Let $R$ be a commutative ring with $1$ such that $R[x]$ is a PID. Show that $R$ is a field.

Question

Let $R$ be a commutative ring with $1$ such that $R[x]$ is a principal ideal domain. Prove $R$ is a field.

So I thought to take $a\in R$ and look at $aR[x]$ which is a principal ideal and obviously $a\in R[x]$ is a polynomial of degree $0$ so $\langle a\rangle=aR[x]$.

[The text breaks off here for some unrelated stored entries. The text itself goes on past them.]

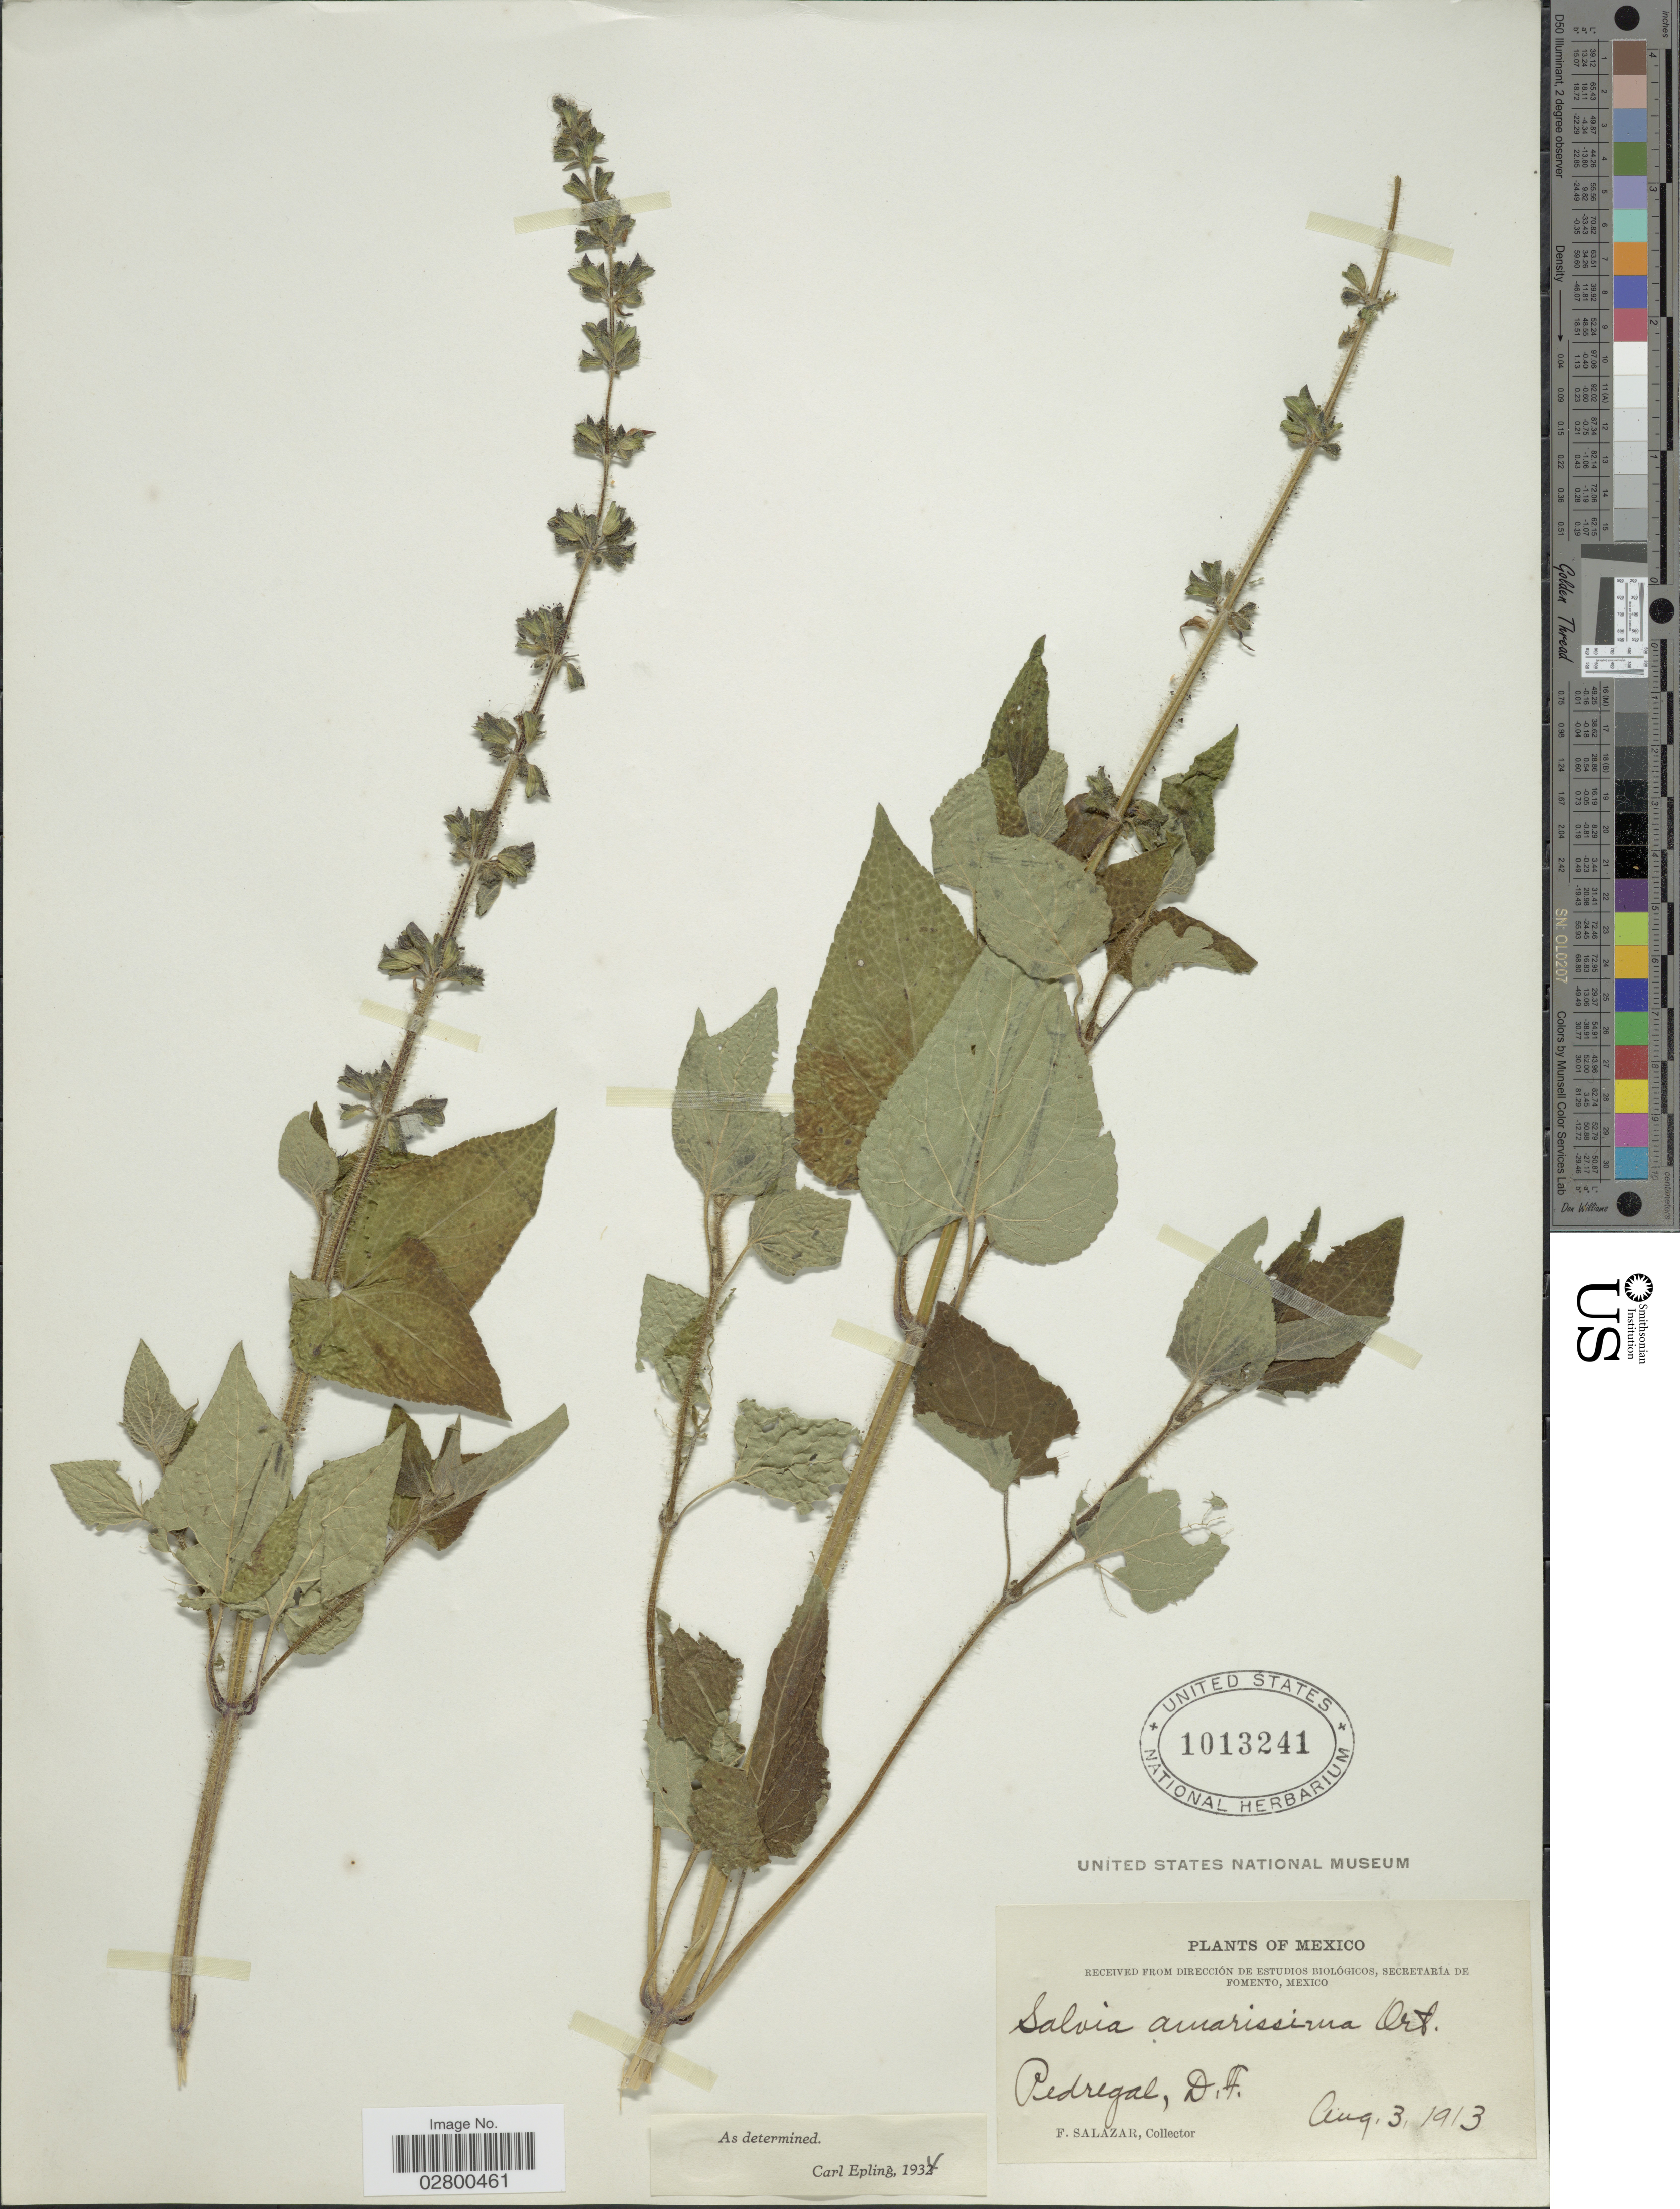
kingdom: Plantae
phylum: Tracheophyta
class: Magnoliopsida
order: Lamiales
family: Lamiaceae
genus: Salvia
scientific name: Salvia amarissima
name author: Orteg.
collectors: F. Salazar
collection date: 1913-08-03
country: Mexico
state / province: Distrito Federal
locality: Pedregal.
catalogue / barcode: US 1013241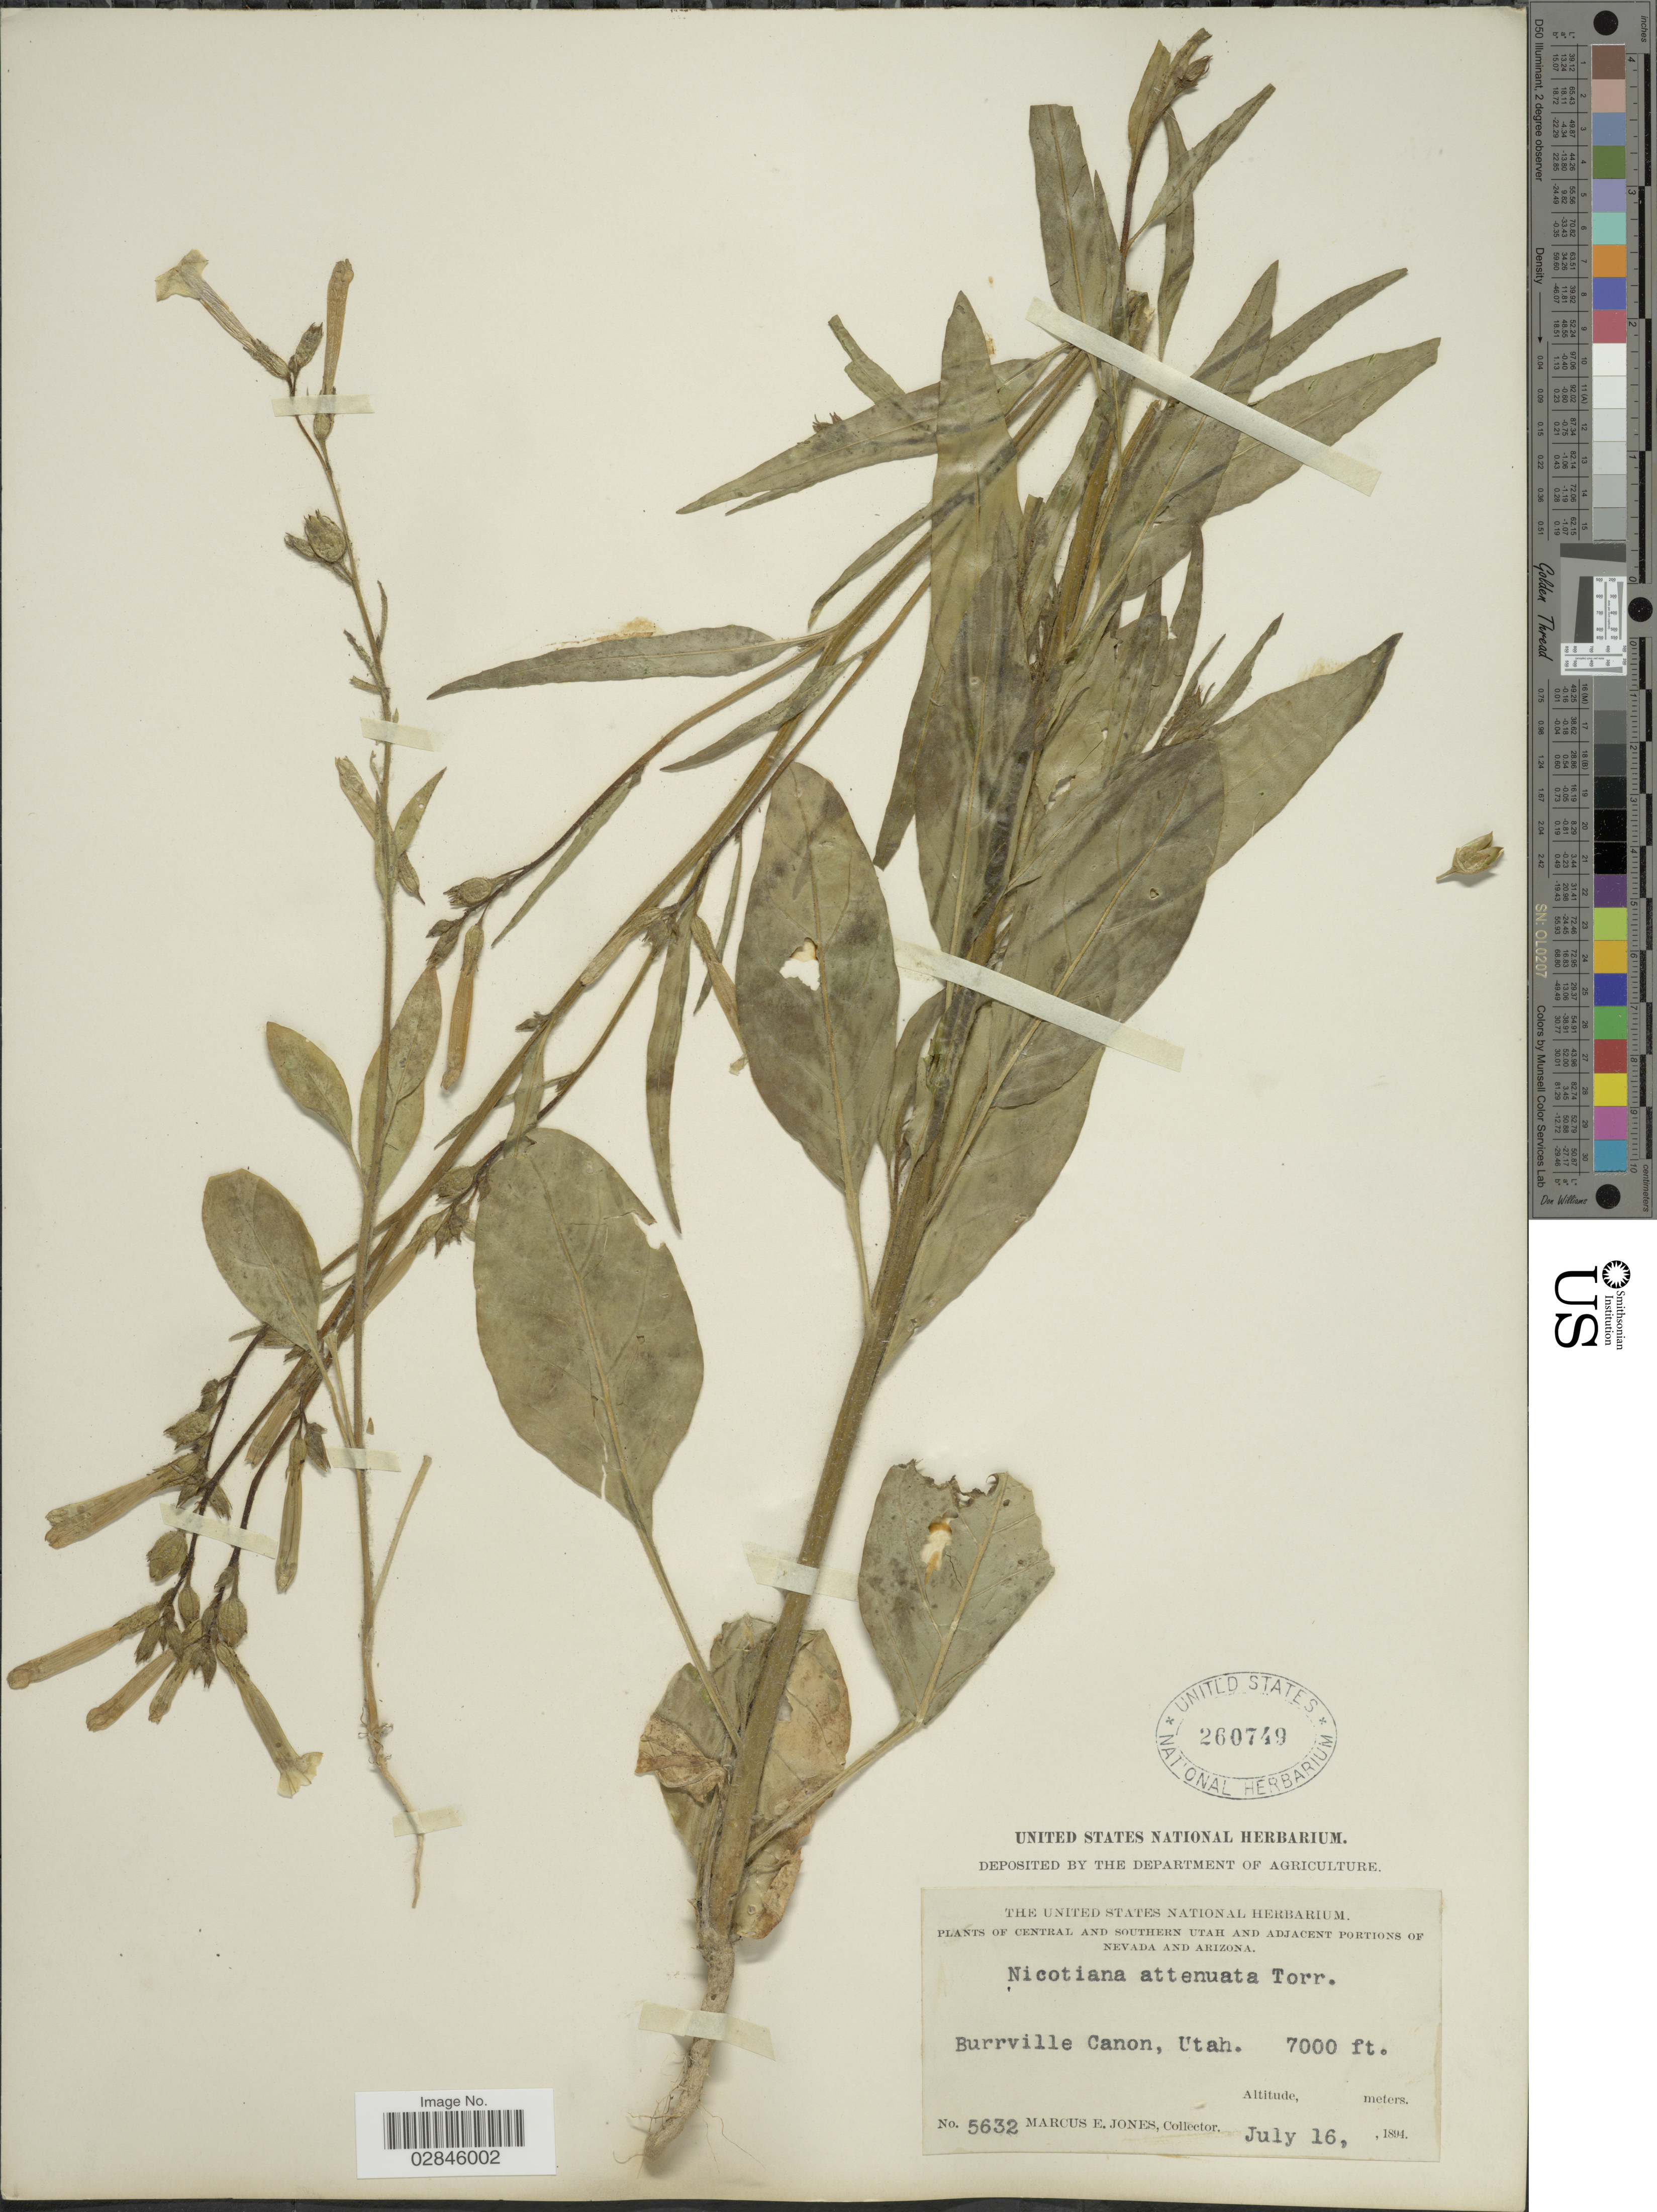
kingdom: Plantae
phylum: Tracheophyta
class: Magnoliopsida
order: Solanales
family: Solanaceae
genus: Nicotiana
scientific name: Nicotiana attenuata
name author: Torr. ex S. Watson in C. King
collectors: M. E. Jones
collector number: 5632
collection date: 1894-07-16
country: United States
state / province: Utah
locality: Central and Southern Utah. Burrville Canon.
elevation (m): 2134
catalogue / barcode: US 260749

I don't have a clue how to continue. I wanted to somehow show that $a^{-1}\in R$ and so every element is invertible (because we took a random one) so $R$ is a field. But I can't seem to find a way to prove that $a^{-1}\in R$. Any ideas?

Answer 1

Your approach so far doesn't use that $R[x]$ is supposed to be a PID. You've just taken an ideal that is principle no matter what $R[x]$ is, and tried to do something with that. What you need to do is take an ideal with several generators which does not automatically simplify to a principle ideal, and then explore what happens if you assume that it does simplify.

Alternatively, you could do the contrapositive. Consider what happens to $(a,x)\subseteq R[x]$ if $a\neq0$ and $aR\neq R$. Is it principal?